Monday, January 3, 2011

Industrial Policy for the US of A?

What got me riled recently was this item on China's push to become the dominant supplier to America of equipment and infrastructure for generation of wind power.  The article raises the question of whether or not China's subsidies to its own manufacturers are in violation of WTO rules.  What was clear in any case was that Beijing was bent on dominating the American market in this industry.

A related story was the recent imposition by China of export quotas on rare earth metals -- important ingredients in many manufactures, but notably in that of small magnets used for green electrical generation.

What all of this adds up to of course is not so much Chinese economic predation (although there is a component of that) as the existence of a coherent Chinese industrial policy.  Beijing targets certain industries, and pushes them forward, through subsidies and regulations, on both the national and international stages.

Jeez, what a novel idea.  Why can't we do that?  Well to some extent we do.  The great successes of the biotechnology and pharmaceutical industries in the US are due entirely to the infrastructure created by the National Institutes of Health (NIH), which funds the underlying academic research, and concurrently subsidizes the training of the small army of Ph.
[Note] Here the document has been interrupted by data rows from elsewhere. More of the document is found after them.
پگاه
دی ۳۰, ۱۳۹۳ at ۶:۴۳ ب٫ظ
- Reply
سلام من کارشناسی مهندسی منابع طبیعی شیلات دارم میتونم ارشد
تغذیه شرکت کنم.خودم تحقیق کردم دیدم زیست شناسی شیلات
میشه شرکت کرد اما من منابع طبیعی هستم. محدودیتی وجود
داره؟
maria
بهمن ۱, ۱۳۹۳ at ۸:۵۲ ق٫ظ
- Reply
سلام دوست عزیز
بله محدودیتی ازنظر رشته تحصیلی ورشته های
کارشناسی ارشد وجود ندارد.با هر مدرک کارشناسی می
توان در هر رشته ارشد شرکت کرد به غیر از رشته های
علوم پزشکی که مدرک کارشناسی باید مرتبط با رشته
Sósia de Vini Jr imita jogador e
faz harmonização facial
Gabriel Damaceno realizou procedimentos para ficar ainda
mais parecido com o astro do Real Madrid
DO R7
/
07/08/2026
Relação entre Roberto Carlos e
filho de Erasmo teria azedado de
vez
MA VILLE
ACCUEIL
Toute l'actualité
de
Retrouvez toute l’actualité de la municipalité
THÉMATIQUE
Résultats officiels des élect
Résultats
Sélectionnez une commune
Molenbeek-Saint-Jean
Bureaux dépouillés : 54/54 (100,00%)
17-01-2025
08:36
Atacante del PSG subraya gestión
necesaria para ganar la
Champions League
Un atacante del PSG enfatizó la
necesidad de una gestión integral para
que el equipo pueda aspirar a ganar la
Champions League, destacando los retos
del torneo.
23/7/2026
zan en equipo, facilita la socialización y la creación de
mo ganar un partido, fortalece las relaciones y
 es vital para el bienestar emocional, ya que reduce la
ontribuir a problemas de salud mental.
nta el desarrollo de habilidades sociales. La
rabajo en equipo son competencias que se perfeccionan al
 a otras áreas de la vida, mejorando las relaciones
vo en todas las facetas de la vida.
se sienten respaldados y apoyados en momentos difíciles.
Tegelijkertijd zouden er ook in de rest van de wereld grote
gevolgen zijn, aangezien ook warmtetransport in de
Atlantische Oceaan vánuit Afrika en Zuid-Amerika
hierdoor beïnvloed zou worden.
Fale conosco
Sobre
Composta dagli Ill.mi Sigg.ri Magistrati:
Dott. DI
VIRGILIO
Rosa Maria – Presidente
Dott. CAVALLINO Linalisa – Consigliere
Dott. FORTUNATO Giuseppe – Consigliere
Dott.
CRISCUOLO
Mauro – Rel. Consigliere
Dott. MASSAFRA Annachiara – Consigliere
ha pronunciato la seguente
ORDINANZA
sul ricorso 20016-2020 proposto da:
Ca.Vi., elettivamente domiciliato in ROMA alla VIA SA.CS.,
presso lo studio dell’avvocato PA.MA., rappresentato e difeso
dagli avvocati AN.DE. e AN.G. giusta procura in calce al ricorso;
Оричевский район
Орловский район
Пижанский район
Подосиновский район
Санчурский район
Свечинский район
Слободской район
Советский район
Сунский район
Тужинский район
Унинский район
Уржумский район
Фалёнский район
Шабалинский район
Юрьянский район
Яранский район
D.'s who will move largely into careers in industrial R & D.

But, no one wants to call this an 'Industrial Policy.'  The NIH has become over time another inside the beltway political constituency (and Saints be praised for that!) which has enjoyed strong Congressional support for generations, and is of a piece with Mom and Apple Pie.

But in a larger sense, we totally lack industrial policy.  Or rather what we have is anti-industrial policy.  The apparent goals (to judge by the outcomes over 30 years) are to send American manufacturing jobs off shore, and destroy American labor unions.  Where off-shoring is the norm, labor has no bargaining power.  What is the underlying motivation?  My own cynical view is that the weakening of the labor movement was the major domestic policy goal of the Reagan administration, and what better way to accomplish same than to get rid of manufacturing jobs, which have historically been heavily unionized.

But to return to our titular theme, an excellent post up at Daily Kos makes the case for industrial policy by (among other things)  comparing the manufacture of Steinway pianos in Germany and the U.S.  German Steinways get the palm.   The point is that German governmental policy actively supports the training and nurture of workers who will become industrial craftsmen whose metier is the creation of high-end manufactured products -- just think of German automobiles.

There is also some excellent (although depressing) discussion from Yves Smith on the issue of structural unemployment and (tangentially) industrial policy.  This was originally up at Angry Bear .

And since industrial policy costs money and we are in the process of de-funding the Federal Government, it's also worth remembering that high top marginal rates have on the whole not hurt GDP, and low rates have not helped in the U. S. of A., from 1913 to the present.